GrASP: A Generalizable Address-based Semantic Prefetcher for Scalable Transactional and Analytical Workloads
Farzaneh Zirak, Farhana Choudhury, Renata Borovica-Gajic
TL;DR
GrASP addresses the challenge of scalable, accurate prefetching for both analytical and transactional workloads by fusing LBA delta modeling with semantic context. It frames prefetching as contextual multi-label classification and uses an LSTM-based predictor trained on embedded semantic blocks plus a table-based LBA abstraction, enabling generalization to datasets up to 250× larger. Key contributions include a table-based LBA scheme, order-agnostic delta computation, plan-agnostic query representations, IPCA-based block encodings, and a tunable delta repertoire for fast adaptation. Empirical results show GrASP achieving about 91.4% hit ratio, 90.8% I/O time reduction, and 57.1% latency reduction on average, with up to 45% higher hit rate and up to 60% I/O time improvements over baselines in analytical and transactional settings, and strong generalization without extensive retraining.
Abstract
Data prefetching--loading data into the cache before it is requested--is essential for reducing I/O overhead and improving database performance. While traditional prefetchers focus on sequential patterns, recent learning-based approaches, especially those leveraging data semantics, achieve higher accuracy for complex access patterns. However, these methods often struggle with today's dynamic, ever-growing datasets and require frequent, timely fine-tuning. Privacy constraints may also restrict access to complete datasets, necessitating prefetchers that can learn effectively from samples. To address these challenges, we present GrASP, a learning-based prefetcher designed for both analytical and transactional workloads. GrASP enhances prefetching accuracy and scalability by leveraging logical block address deltas and combining query representations with result encodings.
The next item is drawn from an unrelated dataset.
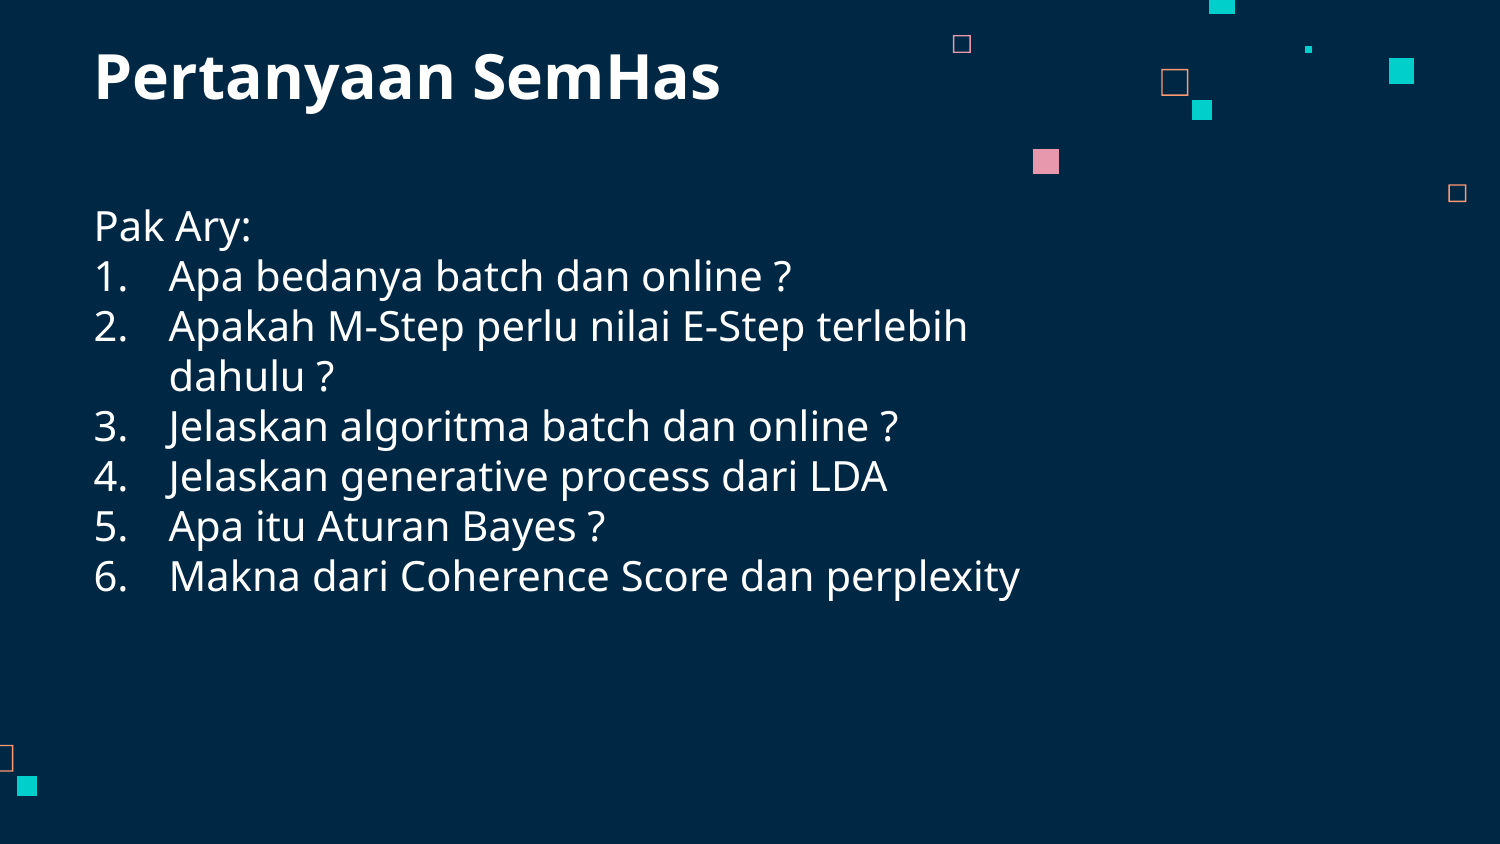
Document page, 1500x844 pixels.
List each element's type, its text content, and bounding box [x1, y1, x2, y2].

title Pertanyaan SemHas [78, 31, 855, 127]
text_box Pak Ary: Apa bedanya batch dan online ? Apakah M-Step perlu nilai E-Step terlebih dahulu ? Jelaskan algoritma batch dan online ? Jelaskan generative process dari LDA Apa itu Aturan Bayes ? Makna dari Coherence Score dan perplexity [78, 192, 1113, 648]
It frames prefetching as a context-aware multi-label classification task, using multi-layer LSTMs to predict delta patterns from embedded context. This delta modeling approach enables GrASP to generalize predictions from small samples to larger, dynamic datasets without requiring extensive retraining. Experiments on real-world datasets and industrial benchmarks demonstrate that GrASP generalizes to datasets 250 times larger than the training data, achieving up to 45% higher hit ratios, 60% lower I/O time, and 55% lower end-to-end query execution latency than existing baselines. On average, GrASP attains a 91.4% hit ratio, a 90.8% I/O time reduction, and a 57.1% execution latency reduction.